Ela me expulsou de casa e não deixou eu nem vê-la no hospital...
-
A sua avó? Valentim, você não está falando coisas sensatas, descansa que o
socorro já está chegando...
-
Minha Vó teve um ataque do coração quando peguei minhas coisas e fui embora
morar com ele... Eu matei minha Vó por este desgraçado... – eu havia apagado
novamente.
-
Chega! Calma! Tudo vai ficar bem! Valentim... Acorda Valentim... Meu Deus ele
morreu... – Valkíria entrou em desespero ao ver que eu não reagia mais a nenhum
estímulo.
-
Não morreu Valkíria, acalme-se você... Ele está respirando, mas acho que está
em coma ou coisa do gênero... – disse Seu José.
-
Não Júnior, por que tudo isso? Valentim, meu amor, tudo vai ficar bem...
Eu,
Valentim, havia definitivamente entrado dentro de meu regresso. Estava preso
dentro de minha consciência passada. Em coma temporal. E não adiantava de nada
Valkíria beijar a minha boca. Aquilo não era um conto de fadas e eu não era a
“Bela Adormecida”. Nesta estória não haveriam maças envenenadas, apenas drogas
e bebidas alcoólicas. Nem bruxas e sete anões, apenas uma aberração e os sete
pecados capitais. Eu estava no passado, mas ela estava com meu corpo, no
presente.
-
Como vamos pagar o aluguel daqui Leo? Eu não tenho emprego, e ainda por cima,
tem agora a faculdade... Não sei se vou fazer...
-
Lógico que vai! Você vai dar um jeito... Nós vamos dar um jeito. Você se
esforçou muito para abandonar tudo agora... Valentim, meu amor, tudo vai ficar
bem...
-
Como? Me diz, como?
-
Você quer saber como eu conseguia tanto dinheiro? Pode ser que esta seja uma
saída... E espero que compreenda que nunca mais fiz isso desde que começamos a
namorar... Não me sinto mais capaz disso...
-
Você não quer me dizer que vendia drogas, seu corpo ou coisas assim? E não vou
aceitar o dinheiro da sua família, você mesmo não aceitaria nada que viesse
deles...
-
Não é nada disso... E o dinheiro de meu pai eu já mandei ele enfiar no meio do
cu... Não preciso deles para mim sobreviver, e sou o desgosto dos meses de
gestação de minha mãe, como ela já me disse...
-
Então como?
-
Eu não vendia meu corpo, mas dançava em uma boate, era stripper.
-
Você o quê?
-
Com o dinheiro dava para me manter. Se você quiser podíamos tentar, enquanto
não conseguimos outra coisa...
-
Você nunca me disse nada sobre isso...
-
E de que forma eu iria dizer... Não tinha outra forma para mim... Precisava de
um emprego imediato, e quem vai dar emprego para alguém sem experiência e filho
de um empresário modelo, como dizem as revistas? Nem faculdade eu tenho.
-
Isso é uma coisa que nunca imaginaria...
-
Ainda conheço a Madame Kassandra.
-
Quem?
-
A dona do lugar... E você pode muito bem fazer isso... Tem um corpo maravilhoso
e esta feição angelical e máscula que... E aí, não vai dizer nada?
-
Não sei mais o que pensar... A vida como sempre me deixa sem palavras!
-
É a maneira mais imediata de nós conseguirmos viver dentro desta sociedade de consumo.

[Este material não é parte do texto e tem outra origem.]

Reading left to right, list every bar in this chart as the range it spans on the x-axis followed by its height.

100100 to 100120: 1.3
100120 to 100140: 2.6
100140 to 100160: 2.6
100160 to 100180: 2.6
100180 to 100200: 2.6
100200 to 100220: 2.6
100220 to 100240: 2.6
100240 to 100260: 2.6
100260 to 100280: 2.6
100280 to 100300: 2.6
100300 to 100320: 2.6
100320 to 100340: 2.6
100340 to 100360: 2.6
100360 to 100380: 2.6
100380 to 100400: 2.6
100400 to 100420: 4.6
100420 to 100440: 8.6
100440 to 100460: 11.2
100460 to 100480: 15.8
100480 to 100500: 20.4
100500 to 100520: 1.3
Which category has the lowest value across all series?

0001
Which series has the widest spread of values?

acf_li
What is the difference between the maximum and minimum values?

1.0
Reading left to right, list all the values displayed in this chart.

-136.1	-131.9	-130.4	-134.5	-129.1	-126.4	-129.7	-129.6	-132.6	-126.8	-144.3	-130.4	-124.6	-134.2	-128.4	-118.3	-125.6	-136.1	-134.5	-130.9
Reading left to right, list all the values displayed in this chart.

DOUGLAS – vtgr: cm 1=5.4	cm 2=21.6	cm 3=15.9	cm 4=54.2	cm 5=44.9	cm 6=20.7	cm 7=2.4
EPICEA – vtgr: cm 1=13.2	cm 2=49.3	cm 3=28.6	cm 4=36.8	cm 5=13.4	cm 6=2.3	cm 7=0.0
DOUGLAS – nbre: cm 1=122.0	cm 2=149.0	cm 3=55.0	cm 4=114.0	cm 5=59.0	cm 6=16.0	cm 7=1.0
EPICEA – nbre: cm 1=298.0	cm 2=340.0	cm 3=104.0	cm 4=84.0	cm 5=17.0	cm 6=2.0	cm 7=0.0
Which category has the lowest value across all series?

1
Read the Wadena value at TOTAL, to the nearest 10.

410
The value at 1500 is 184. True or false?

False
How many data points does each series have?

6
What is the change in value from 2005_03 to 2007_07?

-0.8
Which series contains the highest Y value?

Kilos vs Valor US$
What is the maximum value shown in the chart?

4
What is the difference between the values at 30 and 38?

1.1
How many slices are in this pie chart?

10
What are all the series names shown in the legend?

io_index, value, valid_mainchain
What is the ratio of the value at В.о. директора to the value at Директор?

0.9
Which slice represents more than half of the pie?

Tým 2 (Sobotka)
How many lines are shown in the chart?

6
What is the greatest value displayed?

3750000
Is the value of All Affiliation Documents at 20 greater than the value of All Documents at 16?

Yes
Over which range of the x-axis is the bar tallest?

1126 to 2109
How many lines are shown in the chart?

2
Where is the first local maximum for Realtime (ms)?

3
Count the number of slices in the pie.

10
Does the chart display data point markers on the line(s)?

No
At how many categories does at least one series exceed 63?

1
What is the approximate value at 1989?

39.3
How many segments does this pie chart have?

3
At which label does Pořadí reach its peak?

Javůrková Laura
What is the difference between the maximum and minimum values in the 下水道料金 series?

E temos o que querem... O nosso corpo é um belo produto, ou vai me dizer que
não?
-
Tem certeza que ela paga bem?
-
Quanto a isso não precisa ter medo... Paga bem e direito, sem atrasos...
-
Se for para ficar com você, até achar algo melhor, eu topo. Mas nada de sexo ou
coisa assim?
-
Sim. Nada disso. Só tirar a roupa mesmo. No máximo uns velhos tarados com mãos
bobas, que não causam nenhum mal. Isso vai me machucar muito, mas precisamos
viver, né?
-
Sim. Precisamos viver. Quando falamos com ela?